Subsequently, the Uttar Pradesh government told the Supreme Court that the police were not at fault in the killings.

The US report also highlighted the killing of three Muslim passengers and a Railway Protection Force official on a train from Jaipur to Mumbai in July by constable Chetan Singh. Witnesses in the case had said that Singh walked through four coaches of the train to select his victims and asked them for their names before killing them.

Citing media reports, the US government report said that the family members of the three passengers had called the incident “a hate crime” and “an act of terror”.

The report also said that India had registered 813 cases of extrajudicial killings between 2016 and 2022, with the most reported in Chhattisgarh, followed by Uttar Pradesh.

The report said that there were reports of “disappearances by or on behalf of government authorities, including allegations police failed to file required arrest reports for detained persons, resulting in unresolved disappearances”.

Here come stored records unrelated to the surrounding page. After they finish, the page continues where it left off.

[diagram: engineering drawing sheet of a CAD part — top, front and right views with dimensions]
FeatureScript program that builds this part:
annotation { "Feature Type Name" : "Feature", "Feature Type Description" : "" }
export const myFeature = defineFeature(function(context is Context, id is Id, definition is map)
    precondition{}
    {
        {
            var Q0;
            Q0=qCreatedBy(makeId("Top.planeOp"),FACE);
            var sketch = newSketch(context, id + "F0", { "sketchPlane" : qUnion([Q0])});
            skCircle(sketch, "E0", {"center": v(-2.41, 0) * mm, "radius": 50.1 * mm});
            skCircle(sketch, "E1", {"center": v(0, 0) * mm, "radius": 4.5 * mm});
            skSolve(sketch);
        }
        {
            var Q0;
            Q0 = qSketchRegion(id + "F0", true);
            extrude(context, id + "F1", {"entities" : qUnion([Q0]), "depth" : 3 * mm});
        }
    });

The US government report also noted that there were “numerous reports of arbitrary arrests and several instances where police used special laws to postpone judicial reviews of arrests”. Highlighting a study by the human right group People’s Union for Civil Liberties, the report said that the Unlawful Activities Prevention Act accounted for more than 8,000 arrests between 2015 and 2020.

“There were reports of police detaining individuals for custodial interrogation without identifying themselves or providing arrest warrants,” it said.

Under the section on seizure of property and restitution, the report said: “There were numerous reports the government evicted persons from their places of residence, seized their property, or bulldozed homes and shops without due process or adequate restitution, citing illegalities in municipal rules and regulations.”

“Human rights activists reported some state governments targeted vocal critics from the Muslim community, especially after incidents of protests or communal violence, by using bulldozers to destroy their homes and livelihoods under municipal pretenses,” the report said.

In recent years, there has been a growing trend of civic authorities in Bharatiya Janata Party-ruled states demolishing ostensibly illegal properties of those accused of crime. There are no provisions in law that provide for demolishing property as a punitive measure.

On civil liberties

In a section on the respect for civil liberties, the report noted that human rights activists had highlighted media organisations and individual journalists “expressing views critical of the government were sometimes subjected to arrest, threats, or intimidation”.

“Police were reported to have raided the workplaces and homes of journalists and seized telephones, laptops, and other devices,” it said. “There were also reports of terrorists and extremists perpetrating killings, violence, and intimidation against journalists critical of the government.”

It said that there were reports from journalists and nongovernmental organisations that government officials at local and national levels had “intimidated media outlets through physical harassment and attacks, pressuring owners, targeting sponsors, encouraging frivolous lawsuits, blocking communication services in some areas, such as mobile telephones and the internet, and constraining freedom of movement”.

The report took note of the Indian government restricting and disrupting access to the Internet. “There were also reports the government frequently monitored users of digital media such as chat rooms and person-to-person communications.”